WHAT THE TASK ASKS: Within the records below, find the line containing "middle mcp: (64, 74)". Reproduce it and each line after it exactly, and nothing else.

Images with keypoint coordinates:
───

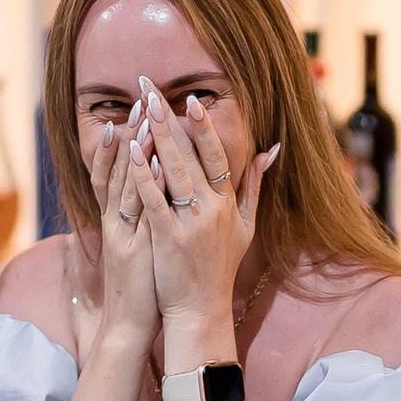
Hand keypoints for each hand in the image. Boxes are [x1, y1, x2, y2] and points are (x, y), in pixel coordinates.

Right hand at [69, 108, 159, 361]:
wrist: (130, 326)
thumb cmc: (141, 288)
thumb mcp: (139, 248)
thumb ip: (140, 221)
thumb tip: (148, 199)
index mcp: (119, 220)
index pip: (119, 173)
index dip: (125, 143)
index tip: (137, 113)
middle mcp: (116, 221)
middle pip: (118, 170)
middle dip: (129, 135)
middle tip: (140, 101)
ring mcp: (121, 233)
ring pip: (124, 184)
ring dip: (132, 150)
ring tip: (140, 118)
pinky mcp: (132, 248)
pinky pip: (137, 210)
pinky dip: (143, 183)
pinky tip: (152, 160)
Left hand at [126, 77, 277, 328]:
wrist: (201, 311)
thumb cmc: (219, 269)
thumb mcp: (246, 228)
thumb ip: (254, 187)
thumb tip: (269, 152)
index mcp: (228, 204)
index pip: (216, 155)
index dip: (203, 126)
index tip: (190, 98)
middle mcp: (212, 209)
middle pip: (191, 156)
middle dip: (171, 120)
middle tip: (152, 89)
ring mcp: (191, 223)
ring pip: (174, 171)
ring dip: (158, 137)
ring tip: (142, 109)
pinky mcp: (169, 238)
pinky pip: (155, 200)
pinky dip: (144, 175)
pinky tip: (132, 152)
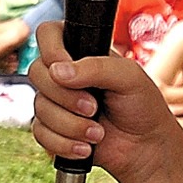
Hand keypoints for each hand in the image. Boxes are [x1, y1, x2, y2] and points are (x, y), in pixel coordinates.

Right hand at [29, 21, 182, 182]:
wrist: (145, 148)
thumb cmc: (141, 106)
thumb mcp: (128, 77)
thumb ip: (96, 68)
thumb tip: (57, 71)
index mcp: (81, 52)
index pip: (48, 34)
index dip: (51, 50)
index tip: (67, 69)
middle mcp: (64, 74)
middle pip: (37, 73)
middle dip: (65, 97)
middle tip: (94, 107)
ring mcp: (56, 102)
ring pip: (39, 108)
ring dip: (71, 125)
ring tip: (98, 133)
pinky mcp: (53, 129)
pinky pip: (40, 133)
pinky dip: (64, 143)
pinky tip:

───

RESPONSE TO THE EXERCISE:
middle mcp: (64, 74)
middle pip: (37, 73)
middle dip: (65, 97)
middle tip: (94, 107)
ring mcp: (56, 102)
ring pip: (39, 108)
ring dip: (71, 125)
ring tip: (98, 133)
pinky mcp: (53, 129)
pinky pip: (40, 133)
pinky dip: (64, 143)
pinky tip:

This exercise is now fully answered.